--- What this task involves ---
Everything in the records below should be set down again, word for word.
####################
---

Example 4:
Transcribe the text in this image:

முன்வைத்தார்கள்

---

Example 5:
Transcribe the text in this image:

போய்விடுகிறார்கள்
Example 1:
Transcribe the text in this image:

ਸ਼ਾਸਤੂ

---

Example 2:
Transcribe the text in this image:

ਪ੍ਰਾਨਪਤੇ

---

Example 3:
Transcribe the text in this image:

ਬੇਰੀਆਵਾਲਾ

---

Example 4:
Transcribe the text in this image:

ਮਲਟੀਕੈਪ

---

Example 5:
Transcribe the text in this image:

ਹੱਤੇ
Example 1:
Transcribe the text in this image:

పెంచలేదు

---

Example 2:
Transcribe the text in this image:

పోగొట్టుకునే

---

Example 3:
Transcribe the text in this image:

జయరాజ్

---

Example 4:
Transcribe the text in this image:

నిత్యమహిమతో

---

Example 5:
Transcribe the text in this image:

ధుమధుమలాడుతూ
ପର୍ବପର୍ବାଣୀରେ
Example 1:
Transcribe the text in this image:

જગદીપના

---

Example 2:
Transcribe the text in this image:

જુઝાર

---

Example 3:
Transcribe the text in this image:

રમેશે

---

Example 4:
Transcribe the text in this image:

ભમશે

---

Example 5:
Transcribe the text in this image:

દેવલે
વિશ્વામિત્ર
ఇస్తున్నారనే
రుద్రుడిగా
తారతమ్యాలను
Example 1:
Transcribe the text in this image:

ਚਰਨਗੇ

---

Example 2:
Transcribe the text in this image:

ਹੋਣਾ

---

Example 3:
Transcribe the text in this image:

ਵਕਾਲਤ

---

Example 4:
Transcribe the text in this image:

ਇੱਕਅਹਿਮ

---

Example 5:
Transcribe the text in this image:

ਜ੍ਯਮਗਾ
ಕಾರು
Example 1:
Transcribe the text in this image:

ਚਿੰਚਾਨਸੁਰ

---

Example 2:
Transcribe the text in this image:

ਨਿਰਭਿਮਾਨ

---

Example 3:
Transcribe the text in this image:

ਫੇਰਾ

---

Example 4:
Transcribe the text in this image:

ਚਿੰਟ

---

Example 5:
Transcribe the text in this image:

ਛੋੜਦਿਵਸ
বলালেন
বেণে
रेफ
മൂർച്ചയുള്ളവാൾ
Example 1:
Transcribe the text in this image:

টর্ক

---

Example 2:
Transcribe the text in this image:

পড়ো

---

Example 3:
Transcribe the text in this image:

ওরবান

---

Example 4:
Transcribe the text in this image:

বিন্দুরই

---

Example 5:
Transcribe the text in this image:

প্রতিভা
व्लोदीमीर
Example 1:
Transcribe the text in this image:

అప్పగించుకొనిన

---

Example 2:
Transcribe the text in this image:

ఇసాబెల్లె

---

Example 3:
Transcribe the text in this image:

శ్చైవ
####################
--- Written response ---
---

Example 4:
Transcribe the text in this image:

முன்வைத்தார்கள்

---

Example 5:
Transcribe the text in this image:

போய்விடுகிறார்கள்
Example 1:
Transcribe the text in this image:

ਸ਼ਾਸਤੂ

---

Example 2:
Transcribe the text in this image:

ਪ੍ਰਾਨਪਤੇ

---

Example 3:
Transcribe the text in this image:

ਬੇਰੀਆਵਾਲਾ

---

Example 4:
Transcribe the text in this image:

ਮਲਟੀਕੈਪ

---

Example 5:
Transcribe the text in this image:

ਹੱਤੇ
Example 1:
Transcribe the text in this image:

పెంచలేదు

---

Example 2:
Transcribe the text in this image:

పోగొట్టుకునే

---

Example 3:
Transcribe the text in this image:

జయరాజ్

---

Example 4:
Transcribe the text in this image:

నిత్యమహిమతో

---

Example 5:
Transcribe the text in this image:

ధుమధుమలాడుతూ
ପର୍ବପର୍ବାଣୀରେ
Example 1:
Transcribe the text in this image:

જગદીપના

---

Example 2:
Transcribe the text in this image:

જુઝાર

---

Example 3:
Transcribe the text in this image:

રમેશે

---

Example 4:
Transcribe the text in this image:

ભમશે

---

Example 5:
Transcribe the text in this image:

દેવલે
વિશ્વામિત્ર
ఇస్తున్నారనే
రుద్రుడిగా
తారతమ్యాలను
Example 1:
Transcribe the text in this image:

ਚਰਨਗੇ

---

Example 2:
Transcribe the text in this image:

ਹੋਣਾ

---

Example 3:
Transcribe the text in this image:

ਵਕਾਲਤ

---

Example 4:
Transcribe the text in this image:

ਇੱਕਅਹਿਮ

---

Example 5:
Transcribe the text in this image:

ਜ੍ਯਮਗਾ
ಕಾರು
Example 1:
Transcribe the text in this image:

ਚਿੰਚਾਨਸੁਰ

---

Example 2:
Transcribe the text in this image:

ਨਿਰਭਿਮਾਨ

---

Example 3:
Transcribe the text in this image:

ਫੇਰਾ

---

Example 4:
Transcribe the text in this image:

ਚਿੰਟ

---

Example 5:
Transcribe the text in this image:

ਛੋੜਦਿਵਸ
বলালেন
বেণে
रेफ
മൂർച്ചയുള്ളവാൾ
Example 1:
Transcribe the text in this image:

টর্ক

---

Example 2:
Transcribe the text in this image:

পড়ো

---

Example 3:
Transcribe the text in this image:

ওরবান

---

Example 4:
Transcribe the text in this image:

বিন্দুরই

---

Example 5:
Transcribe the text in this image:

প্রতিভা
व्लोदीमीर
Example 1:
Transcribe the text in this image:

అప్పగించుకొనిన

---

Example 2:
Transcribe the text in this image:

ఇసాబెల్లె

---

Example 3:
Transcribe the text in this image:

శ్చైవ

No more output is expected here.